What this task involves> Run through the data and copy out every line that mentions the word "ISBN".

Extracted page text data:
+--
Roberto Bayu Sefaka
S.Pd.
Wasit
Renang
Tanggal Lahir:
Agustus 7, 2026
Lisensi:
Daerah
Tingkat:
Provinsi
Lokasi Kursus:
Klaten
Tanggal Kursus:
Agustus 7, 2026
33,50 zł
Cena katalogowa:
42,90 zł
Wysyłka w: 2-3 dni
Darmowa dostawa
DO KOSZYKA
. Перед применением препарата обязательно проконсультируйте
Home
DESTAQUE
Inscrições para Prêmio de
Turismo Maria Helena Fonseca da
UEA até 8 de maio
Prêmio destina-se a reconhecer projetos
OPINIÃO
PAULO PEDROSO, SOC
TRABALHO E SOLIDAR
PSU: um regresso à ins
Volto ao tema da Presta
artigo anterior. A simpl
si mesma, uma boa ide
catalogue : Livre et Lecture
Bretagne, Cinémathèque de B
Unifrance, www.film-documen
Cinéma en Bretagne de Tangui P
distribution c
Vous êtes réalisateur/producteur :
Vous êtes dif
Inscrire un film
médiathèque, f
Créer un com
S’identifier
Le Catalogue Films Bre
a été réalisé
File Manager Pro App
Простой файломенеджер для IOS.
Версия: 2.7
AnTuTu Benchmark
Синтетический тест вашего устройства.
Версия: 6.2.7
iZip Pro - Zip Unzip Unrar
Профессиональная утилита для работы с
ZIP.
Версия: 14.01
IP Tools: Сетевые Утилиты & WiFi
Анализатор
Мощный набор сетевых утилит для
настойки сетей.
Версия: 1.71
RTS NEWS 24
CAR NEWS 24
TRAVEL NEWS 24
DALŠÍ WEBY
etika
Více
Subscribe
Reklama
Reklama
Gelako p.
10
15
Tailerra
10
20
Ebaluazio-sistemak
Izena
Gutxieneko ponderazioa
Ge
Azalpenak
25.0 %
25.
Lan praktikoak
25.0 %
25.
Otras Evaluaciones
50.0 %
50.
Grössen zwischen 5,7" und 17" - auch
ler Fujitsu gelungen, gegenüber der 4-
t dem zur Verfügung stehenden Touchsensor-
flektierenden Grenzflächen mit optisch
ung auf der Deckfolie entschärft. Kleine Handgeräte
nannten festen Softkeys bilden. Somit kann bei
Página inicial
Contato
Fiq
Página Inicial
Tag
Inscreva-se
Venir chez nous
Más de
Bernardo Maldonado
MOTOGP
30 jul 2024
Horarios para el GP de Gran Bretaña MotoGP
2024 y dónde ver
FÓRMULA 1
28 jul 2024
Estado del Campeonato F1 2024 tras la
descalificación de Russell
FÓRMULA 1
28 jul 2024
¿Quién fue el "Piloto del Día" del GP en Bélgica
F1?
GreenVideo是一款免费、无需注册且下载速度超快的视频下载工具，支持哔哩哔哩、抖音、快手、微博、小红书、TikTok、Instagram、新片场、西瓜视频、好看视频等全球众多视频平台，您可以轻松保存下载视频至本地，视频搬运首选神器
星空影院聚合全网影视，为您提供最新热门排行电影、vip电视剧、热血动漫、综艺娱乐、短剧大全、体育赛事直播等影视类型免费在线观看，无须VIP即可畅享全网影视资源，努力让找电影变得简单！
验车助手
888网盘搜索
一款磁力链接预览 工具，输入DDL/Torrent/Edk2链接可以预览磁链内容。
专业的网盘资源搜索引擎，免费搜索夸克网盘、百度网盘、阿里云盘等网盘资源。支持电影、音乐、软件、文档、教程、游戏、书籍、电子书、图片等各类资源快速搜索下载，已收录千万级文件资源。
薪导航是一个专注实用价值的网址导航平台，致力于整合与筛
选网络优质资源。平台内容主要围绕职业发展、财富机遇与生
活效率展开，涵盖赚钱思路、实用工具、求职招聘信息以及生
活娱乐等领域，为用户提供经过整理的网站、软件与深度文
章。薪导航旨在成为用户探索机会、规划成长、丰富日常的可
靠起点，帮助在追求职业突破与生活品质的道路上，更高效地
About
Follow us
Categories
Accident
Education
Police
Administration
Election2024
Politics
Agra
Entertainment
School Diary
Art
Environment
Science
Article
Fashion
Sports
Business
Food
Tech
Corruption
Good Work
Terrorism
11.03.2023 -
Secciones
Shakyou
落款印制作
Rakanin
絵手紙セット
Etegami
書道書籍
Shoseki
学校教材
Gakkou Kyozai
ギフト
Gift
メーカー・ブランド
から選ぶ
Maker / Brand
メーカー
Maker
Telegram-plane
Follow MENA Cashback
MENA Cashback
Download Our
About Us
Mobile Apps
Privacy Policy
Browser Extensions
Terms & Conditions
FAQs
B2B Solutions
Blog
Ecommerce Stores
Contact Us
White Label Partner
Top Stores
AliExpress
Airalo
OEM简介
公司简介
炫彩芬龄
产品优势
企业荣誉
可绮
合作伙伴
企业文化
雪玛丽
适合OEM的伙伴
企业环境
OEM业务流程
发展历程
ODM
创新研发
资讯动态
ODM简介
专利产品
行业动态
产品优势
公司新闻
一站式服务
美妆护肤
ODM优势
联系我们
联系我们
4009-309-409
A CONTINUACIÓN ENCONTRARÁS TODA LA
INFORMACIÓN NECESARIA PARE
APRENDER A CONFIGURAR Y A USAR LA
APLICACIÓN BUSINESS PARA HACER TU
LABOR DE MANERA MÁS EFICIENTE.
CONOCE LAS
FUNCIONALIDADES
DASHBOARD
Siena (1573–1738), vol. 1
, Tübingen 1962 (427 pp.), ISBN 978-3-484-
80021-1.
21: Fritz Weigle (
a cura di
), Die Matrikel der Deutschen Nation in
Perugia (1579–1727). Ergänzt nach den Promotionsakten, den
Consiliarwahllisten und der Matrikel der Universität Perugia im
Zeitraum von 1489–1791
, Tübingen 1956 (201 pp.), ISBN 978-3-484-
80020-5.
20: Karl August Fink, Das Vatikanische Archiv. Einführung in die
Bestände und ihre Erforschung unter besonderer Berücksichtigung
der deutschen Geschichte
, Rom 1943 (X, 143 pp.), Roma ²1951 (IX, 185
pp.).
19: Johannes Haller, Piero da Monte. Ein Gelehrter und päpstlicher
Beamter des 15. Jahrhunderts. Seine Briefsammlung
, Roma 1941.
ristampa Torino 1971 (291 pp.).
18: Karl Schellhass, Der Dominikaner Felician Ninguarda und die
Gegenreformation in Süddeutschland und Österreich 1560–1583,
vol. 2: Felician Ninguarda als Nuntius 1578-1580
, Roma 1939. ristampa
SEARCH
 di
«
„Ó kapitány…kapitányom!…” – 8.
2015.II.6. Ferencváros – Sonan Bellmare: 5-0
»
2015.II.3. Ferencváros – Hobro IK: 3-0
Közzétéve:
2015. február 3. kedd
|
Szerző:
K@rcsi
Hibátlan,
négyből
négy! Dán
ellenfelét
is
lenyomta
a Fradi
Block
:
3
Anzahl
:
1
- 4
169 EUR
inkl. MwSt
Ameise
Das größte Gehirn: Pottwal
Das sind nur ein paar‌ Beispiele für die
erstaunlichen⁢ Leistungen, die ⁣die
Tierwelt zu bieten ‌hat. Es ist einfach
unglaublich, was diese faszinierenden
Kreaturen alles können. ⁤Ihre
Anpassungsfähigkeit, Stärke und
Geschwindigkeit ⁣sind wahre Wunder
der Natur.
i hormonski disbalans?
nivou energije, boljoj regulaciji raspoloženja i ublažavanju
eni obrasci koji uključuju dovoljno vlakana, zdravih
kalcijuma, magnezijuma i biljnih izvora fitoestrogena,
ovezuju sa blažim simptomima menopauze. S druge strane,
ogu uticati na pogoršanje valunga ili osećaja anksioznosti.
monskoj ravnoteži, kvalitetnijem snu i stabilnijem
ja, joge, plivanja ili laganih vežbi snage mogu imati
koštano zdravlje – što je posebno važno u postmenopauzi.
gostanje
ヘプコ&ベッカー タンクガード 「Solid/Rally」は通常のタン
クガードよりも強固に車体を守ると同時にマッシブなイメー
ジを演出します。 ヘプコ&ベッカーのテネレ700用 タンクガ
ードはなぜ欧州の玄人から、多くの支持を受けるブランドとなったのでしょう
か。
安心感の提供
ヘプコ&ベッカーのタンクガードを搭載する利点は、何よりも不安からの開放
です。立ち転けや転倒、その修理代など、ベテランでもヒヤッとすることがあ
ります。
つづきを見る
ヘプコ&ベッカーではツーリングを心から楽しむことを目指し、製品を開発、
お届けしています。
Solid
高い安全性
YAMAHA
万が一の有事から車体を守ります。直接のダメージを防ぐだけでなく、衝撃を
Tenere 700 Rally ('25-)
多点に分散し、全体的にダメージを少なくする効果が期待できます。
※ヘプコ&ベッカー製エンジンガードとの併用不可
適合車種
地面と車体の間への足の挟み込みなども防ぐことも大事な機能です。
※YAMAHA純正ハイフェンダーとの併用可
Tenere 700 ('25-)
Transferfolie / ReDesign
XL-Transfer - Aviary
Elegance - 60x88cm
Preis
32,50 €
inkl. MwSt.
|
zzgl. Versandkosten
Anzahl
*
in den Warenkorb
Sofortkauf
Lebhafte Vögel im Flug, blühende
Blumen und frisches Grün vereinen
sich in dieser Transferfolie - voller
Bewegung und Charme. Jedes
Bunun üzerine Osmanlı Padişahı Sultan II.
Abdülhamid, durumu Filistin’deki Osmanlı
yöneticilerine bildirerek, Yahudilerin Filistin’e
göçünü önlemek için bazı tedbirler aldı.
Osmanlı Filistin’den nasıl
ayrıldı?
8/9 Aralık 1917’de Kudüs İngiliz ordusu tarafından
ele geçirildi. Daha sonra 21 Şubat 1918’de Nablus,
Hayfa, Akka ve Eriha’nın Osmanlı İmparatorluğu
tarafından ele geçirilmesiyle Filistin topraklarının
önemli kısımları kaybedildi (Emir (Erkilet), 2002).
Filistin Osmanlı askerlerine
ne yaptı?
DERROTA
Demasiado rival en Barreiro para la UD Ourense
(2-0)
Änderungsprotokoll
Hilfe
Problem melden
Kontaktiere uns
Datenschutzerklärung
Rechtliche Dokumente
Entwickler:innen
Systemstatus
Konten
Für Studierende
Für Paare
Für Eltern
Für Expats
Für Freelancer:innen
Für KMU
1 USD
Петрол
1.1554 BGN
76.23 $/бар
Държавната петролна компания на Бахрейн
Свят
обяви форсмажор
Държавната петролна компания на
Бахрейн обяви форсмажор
+--
Answer to the problem>
, Tübingen 1962 (427 pp.), ISBN 978-3-484-
, Tübingen 1956 (201 pp.), ISBN 978-3-484-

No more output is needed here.